On Thursday, July 9, 2015, the Florida Supreme Court discarded parts of Florida’s congressional district maps, saying that state legislators had violated a provision of the Florida constitution prohibiting political considerations in redistricting when drawing the districts.
The Independent Voter Project (IVP) this week filed a petition for Writ of Certiorari with the Supreme Court challenging the constitutionality of New Jersey’s “closed” primary election system based on the same premise – elections should serve people, not parties.

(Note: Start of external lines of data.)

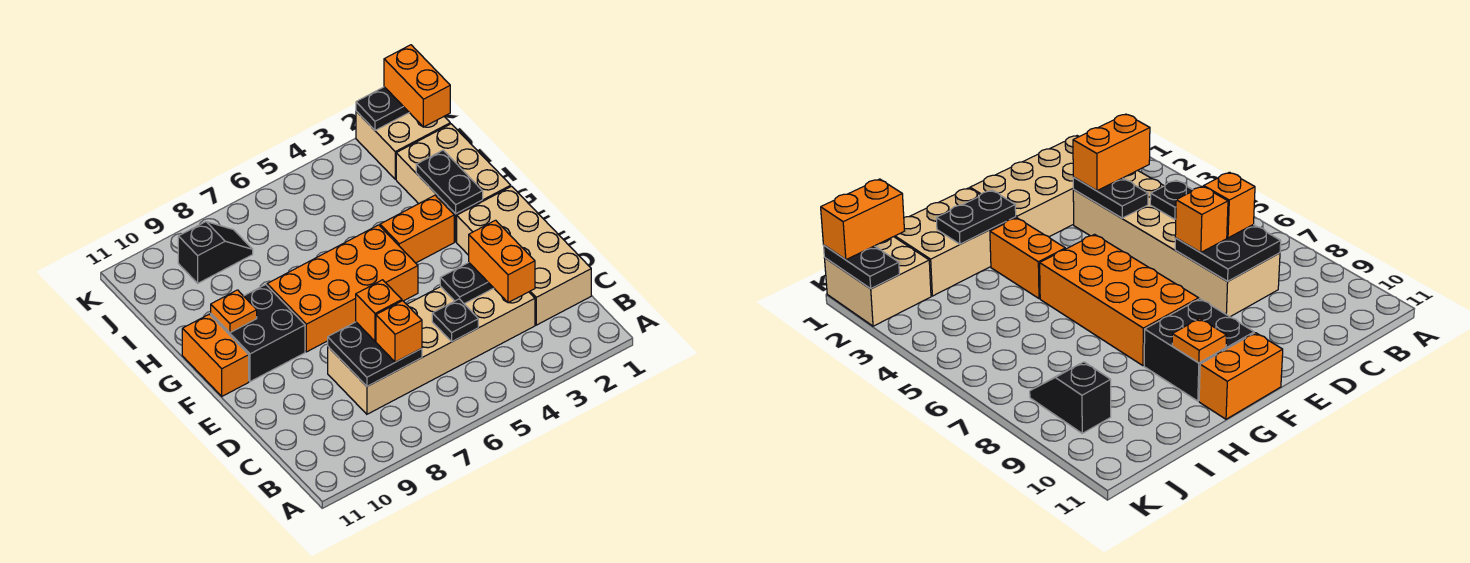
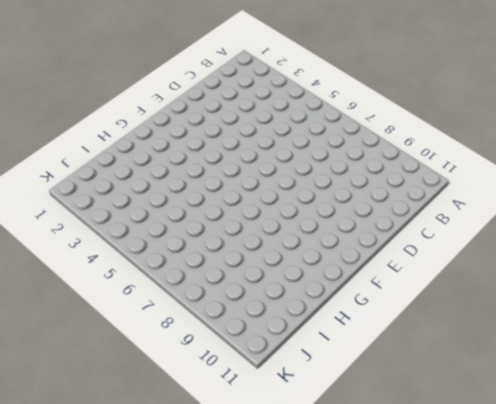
none -> tan 2x4 brick [457,186,591,325]
none -> tan 2x6 brick [328,287,535,414]
none -> orange 2x4 brick [267,225,418,352]

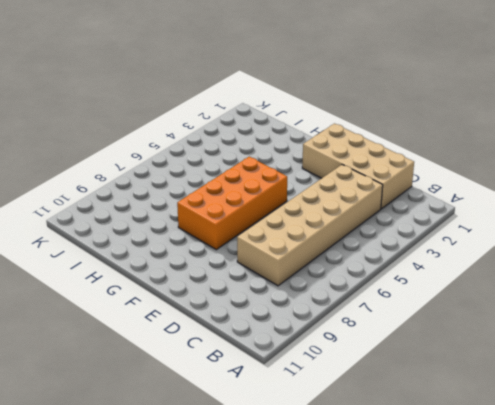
none -> black 2x2 brick [211,284,305,382]
none -> orange 1x2 brick [182,314,249,396]
none -> tan 2x3 brick [396,124,511,242]

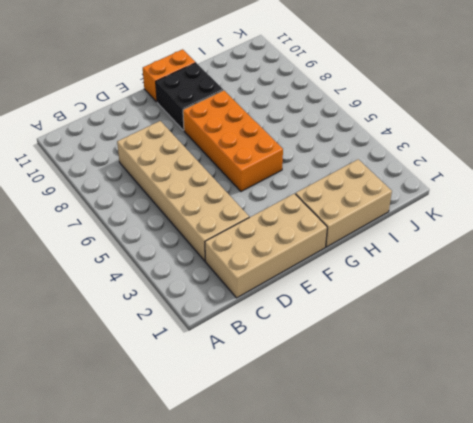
none -> orange 1x2 brick [380,195,454,263]
none -> tan 2x2 brick [356,111,450,179]
none -> black 1x2 slope [178,222,253,283]

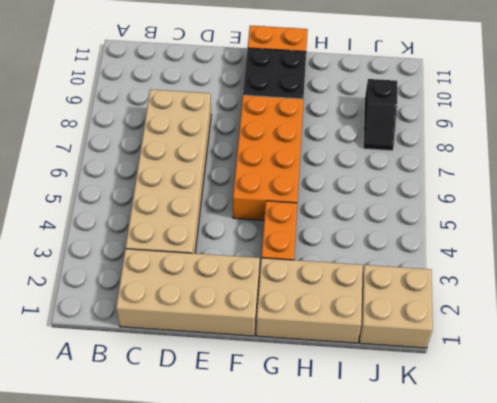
none -> black 1x1 plate [432,299,478,342]
none -> black 2x2 plate [328,322,422,386]
none -> black 1x2 plate [440,263,493,304]

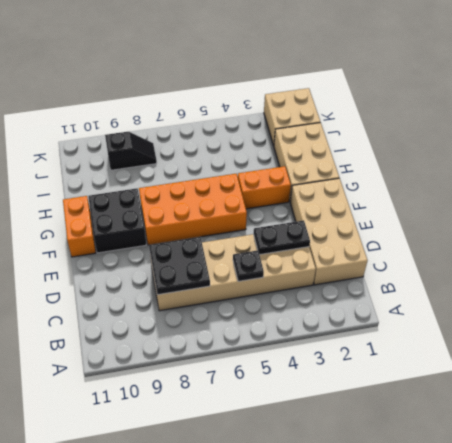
none -> black 1x2 plate [416,150,483,214]
none -> orange 1x1 plate [211,290,257,333]
none -> black 1x2 plate [356,87,409,130]

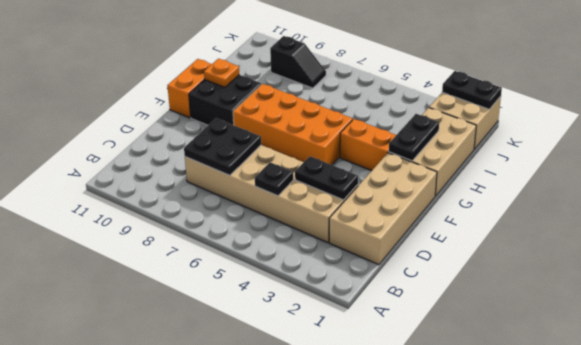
none -> orange 1x2 brick [469,220,535,303]
none -> orange 1x1 brick [376,301,422,362]
none -> orange 1x1 brick [356,280,402,341]

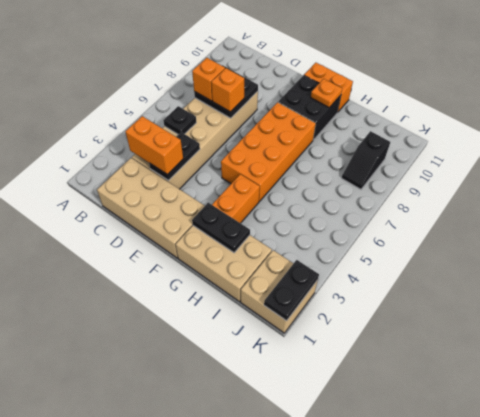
none -> orange 1x2 brick [384,45,450,127]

Statement from S. Chad Peace, lead attorney for IVP’s legal team:
Clearly, the courts are recognizing that the parties are abusing their legislative responsibilities for their personal, partisan advantage.S. Chad Peace, IVP attorney
Justice Ginsburg’s majority opinion in Arizona redistricting case is compelling as she acknowledges that the source of power of the government flows from the people, not political parties or institutions. (In part, Justice Ginsburg wrote, “The animating principle of our Constitution is that the people themselves are the originating source of all the powers of government.”)
These types of redistricting decisions at state courts are following the Supreme Court of the United States’ lead: Fundamental fairness applies to individual voters … Not the narrow interests of the partisans who are in control of a state’s legislature.
While we are realistic in our expectations on whether our petition to the Supreme Court challenging the constitutionality of the closed primary election system in New Jersey that denies unaffiliated voters (47% of all voters in NJ) an equally meaningful vote at an integral phase of election process, rulings like the recent Florida decision give us confidence that the courts and the country are moving in the right direction on the issue of fundamental voter’s rights.”